Eric Repice believes that to understand the world, you have to understand the manmade objects in it. That philosophy helps explain what some might see as a strange combination of areas of study: art and anthropology.
When Repice receives his master of fine arts degree from the Graduate School of Art in the Sam Fox School of Design & Visual Arts today, he won’t be leaving the University. He plans to spend the next two years finishing his dissertation to earn a doctorate in cultural anthropology from the Department of Anthropology in Arts & Sciences.

Through his varied studies — which include a master’s degree in economics from George Washington University — he sees connections to a broader world.
“To understand, we can’t just focus on one thing,” says the Winona, Minn., native.
The Lynne Cooper Harvey Fellow in American Culture Studies in Arts & Sciences, a University Fellow in Cultural Anthropology and a Jens Fellow in the Graduate School of Art, Repice came to the University in 2000 to study anthropology and American culture under John R. Bowen, Ph.D., the Dunbar-Van Cleve Professor in Arts & Sciences, and Wayne D. Fields, Ph.D., the Lynne Cooper Harvey Distinguished Professor of English in Arts & Sciences and director of American Culture Studies.
A self-taught painter, Repice always had an interest in art.
“I chose anthropology because I didn’t feel the need to go to art school. I was active on my own,” he says. “I needed to learn more about the world to understand what to make art about.”
But three years into his doctoral program, Repice approached Joan Hall, the Kenneth E. Hudson Professor of Art, about an independent-study art project.
Sam Fox School of Design &Visual Arts, Graduate School of Art |
“He needed to make art,” Hall says, “and was ready to study it.”
Repice’s crossover between anthropology and art and his study of the mark people leave behind intrigued Hall.
“It was fascinating,” she says. “He’s a very creative thinker. Eric is a perfect example of an interdisciplinary student in the College of Art.”
In 2004, Repice became a student in the master of fine arts program, through which he earned the School of Art’s Bell Cramer Award in Printmaking.
The combination of the two disciplines — the theory of anthropology and the practice of art — blend well for Repice.
“Anthropologists get out and do things,” he says. “I wanted to be involved in art production.”
That desire, coupled with Repice’s interest in Latino culture — he teaches an interdisciplinary course called “Latino Experiences in the United States” — and Latino art, particularly the public art form of murals, led to the St. Louis Mural Art Project.
He helped organize and paint a 150-foot mural celebrating world music at Casa Loma Ballroom at 3354 Iowa Ave. Working with local artist Sarah Paulsen and a dozen Mexican-American children from the community, the project took several months to complete.

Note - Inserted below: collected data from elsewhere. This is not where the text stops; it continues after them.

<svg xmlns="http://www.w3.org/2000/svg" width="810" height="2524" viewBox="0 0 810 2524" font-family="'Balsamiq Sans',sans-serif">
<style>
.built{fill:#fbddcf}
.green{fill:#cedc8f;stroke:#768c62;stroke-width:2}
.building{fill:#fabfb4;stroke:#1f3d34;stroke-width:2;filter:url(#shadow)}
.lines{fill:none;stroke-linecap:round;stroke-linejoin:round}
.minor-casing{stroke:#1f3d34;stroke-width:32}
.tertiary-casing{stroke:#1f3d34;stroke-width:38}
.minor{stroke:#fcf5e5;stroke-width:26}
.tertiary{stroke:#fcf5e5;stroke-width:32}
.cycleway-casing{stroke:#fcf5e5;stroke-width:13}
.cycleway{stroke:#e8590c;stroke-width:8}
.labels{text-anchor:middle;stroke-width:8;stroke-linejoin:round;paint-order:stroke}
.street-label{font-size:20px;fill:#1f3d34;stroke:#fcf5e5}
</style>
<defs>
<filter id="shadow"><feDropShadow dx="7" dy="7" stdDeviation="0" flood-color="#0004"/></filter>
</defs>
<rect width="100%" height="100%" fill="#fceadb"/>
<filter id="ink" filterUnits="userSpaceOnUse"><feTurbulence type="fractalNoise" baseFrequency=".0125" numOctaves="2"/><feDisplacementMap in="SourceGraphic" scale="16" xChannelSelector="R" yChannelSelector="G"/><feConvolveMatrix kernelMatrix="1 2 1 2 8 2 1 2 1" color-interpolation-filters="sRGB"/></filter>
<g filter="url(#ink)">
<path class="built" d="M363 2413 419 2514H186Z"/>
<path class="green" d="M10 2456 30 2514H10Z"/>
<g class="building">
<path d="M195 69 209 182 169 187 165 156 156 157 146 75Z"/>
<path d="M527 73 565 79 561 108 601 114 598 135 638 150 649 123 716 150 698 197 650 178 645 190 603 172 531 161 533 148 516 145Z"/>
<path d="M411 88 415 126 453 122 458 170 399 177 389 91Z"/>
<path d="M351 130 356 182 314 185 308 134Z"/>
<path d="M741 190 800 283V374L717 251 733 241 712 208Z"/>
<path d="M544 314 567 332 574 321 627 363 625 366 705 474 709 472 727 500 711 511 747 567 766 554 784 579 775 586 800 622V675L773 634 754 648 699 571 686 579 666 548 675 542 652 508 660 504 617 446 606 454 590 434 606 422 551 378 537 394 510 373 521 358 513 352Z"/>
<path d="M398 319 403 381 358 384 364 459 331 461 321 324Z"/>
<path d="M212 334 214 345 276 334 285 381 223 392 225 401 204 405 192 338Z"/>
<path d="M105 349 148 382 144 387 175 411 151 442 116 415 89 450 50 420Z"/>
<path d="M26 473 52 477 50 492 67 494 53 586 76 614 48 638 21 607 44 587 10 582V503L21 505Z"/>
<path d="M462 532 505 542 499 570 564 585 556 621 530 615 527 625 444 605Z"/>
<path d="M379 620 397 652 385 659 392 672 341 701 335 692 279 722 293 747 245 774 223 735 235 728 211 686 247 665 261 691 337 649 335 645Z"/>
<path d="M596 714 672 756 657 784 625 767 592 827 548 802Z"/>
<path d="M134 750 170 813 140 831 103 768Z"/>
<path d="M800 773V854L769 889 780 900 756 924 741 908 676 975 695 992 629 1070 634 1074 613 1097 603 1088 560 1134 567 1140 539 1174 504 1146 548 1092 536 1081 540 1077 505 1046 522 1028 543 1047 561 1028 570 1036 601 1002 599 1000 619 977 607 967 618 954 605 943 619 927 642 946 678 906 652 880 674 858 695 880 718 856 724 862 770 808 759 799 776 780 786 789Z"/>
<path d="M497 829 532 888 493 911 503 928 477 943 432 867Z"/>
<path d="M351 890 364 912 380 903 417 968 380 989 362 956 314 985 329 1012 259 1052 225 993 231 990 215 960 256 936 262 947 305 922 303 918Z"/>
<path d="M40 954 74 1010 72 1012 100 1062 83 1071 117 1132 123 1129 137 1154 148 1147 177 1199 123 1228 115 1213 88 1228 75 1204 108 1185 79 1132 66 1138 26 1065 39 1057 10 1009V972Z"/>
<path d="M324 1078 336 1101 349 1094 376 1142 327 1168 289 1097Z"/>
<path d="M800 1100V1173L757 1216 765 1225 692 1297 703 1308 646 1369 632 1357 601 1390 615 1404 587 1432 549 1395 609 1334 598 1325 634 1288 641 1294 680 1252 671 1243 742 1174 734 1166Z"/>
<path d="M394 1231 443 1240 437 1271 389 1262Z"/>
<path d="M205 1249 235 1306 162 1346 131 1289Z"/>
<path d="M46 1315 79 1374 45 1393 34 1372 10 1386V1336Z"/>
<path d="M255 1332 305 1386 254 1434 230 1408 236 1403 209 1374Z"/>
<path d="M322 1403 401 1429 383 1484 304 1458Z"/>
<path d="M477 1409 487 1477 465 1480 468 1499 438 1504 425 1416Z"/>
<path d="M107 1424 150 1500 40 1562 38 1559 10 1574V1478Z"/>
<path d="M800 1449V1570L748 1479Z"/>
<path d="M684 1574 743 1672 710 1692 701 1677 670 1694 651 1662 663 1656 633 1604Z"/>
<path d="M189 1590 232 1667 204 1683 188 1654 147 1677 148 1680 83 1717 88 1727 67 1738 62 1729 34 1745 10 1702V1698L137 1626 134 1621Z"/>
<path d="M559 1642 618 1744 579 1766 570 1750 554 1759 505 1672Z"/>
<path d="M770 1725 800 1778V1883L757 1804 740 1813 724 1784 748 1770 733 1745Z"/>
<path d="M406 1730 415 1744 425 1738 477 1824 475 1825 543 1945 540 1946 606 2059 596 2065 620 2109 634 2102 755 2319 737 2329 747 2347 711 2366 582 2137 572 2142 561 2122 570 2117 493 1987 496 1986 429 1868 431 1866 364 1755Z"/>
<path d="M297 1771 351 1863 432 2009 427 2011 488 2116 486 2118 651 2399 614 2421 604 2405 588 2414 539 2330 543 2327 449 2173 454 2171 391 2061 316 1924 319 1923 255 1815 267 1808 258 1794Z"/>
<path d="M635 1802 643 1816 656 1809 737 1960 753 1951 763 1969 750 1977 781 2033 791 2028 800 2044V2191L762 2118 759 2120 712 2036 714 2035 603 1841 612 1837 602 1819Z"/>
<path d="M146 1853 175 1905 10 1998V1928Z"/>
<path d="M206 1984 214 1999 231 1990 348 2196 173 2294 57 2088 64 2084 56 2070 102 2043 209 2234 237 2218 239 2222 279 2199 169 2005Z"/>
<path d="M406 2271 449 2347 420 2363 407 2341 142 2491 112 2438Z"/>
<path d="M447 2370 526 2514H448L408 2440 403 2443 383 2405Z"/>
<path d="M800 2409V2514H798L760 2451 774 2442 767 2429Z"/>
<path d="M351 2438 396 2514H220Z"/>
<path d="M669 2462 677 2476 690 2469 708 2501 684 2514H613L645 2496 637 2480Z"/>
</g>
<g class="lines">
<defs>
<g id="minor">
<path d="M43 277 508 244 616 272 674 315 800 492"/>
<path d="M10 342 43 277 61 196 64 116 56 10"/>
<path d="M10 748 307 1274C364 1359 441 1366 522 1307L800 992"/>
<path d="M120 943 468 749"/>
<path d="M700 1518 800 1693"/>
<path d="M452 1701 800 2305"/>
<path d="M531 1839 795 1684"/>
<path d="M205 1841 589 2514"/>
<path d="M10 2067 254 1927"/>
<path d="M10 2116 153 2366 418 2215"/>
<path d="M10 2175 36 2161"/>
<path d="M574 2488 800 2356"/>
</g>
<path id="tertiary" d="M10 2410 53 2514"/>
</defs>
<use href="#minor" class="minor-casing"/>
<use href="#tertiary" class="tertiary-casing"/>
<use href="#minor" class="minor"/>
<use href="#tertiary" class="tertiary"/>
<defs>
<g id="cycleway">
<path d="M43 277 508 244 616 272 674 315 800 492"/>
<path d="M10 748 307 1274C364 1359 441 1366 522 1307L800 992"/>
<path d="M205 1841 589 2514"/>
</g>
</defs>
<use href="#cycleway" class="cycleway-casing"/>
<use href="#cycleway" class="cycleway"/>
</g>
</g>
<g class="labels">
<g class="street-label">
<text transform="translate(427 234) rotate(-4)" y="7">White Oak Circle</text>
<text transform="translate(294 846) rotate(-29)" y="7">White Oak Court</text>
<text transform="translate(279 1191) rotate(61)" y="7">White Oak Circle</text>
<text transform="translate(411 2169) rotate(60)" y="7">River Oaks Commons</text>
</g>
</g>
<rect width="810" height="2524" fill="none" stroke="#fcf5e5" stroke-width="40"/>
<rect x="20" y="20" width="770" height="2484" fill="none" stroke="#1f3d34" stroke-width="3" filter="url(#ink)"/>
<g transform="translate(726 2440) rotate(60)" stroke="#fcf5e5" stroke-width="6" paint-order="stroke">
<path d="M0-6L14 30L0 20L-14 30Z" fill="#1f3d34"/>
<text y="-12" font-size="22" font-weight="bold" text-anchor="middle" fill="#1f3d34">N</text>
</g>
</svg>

“It was a way of seeing art outside its normal confines: art in the open, not contained in a museum or art school or art history book,” Repice says.
Other projects Repice has worked on include creating a one-mile walking trail of more than 2,300 stenciled and printed footprints through an urban neighborhood in Columbia, Mo.; an Earth Day project involving replacing litter in Forest Park with boxes containing origami lithographs depicting the environment; and helping coordinate an interdisciplinary graduate student art show that brought together the works of more than 50 University students.
In his own work, Repice focuses on what he calls “plein-air printmaking,” which he describes as “getting outside the studio and experiencing the world, its textures, objects, impressions.” For example, through embossments and charcoal rubbings, he incorporates the impressions and marks of ordinary objects, such as street grates, into the paper pieces and prints he makes.
“It’s seeing the world not just as objects, but what they can be used to generate,” he says.
Such thinking impresses Hall.
“He takes something we use every day and elevates it to an art icon,” Hall says.
“I’m excited to see what he does in the future.”
In the more immediate future, Repice will take on yet another role: father. In August, Repice and his wife of five years, Michelle, a doctoral student in the Department of History in Arts & Sciences, are expecting a baby girl.
After finishing his dissertation, Repice hopes to continue to combine his interests through a studio practice and teaching.
“It might seem like I wear two different hats, but they are the same hat,” Repice says. “I wear it in different places.”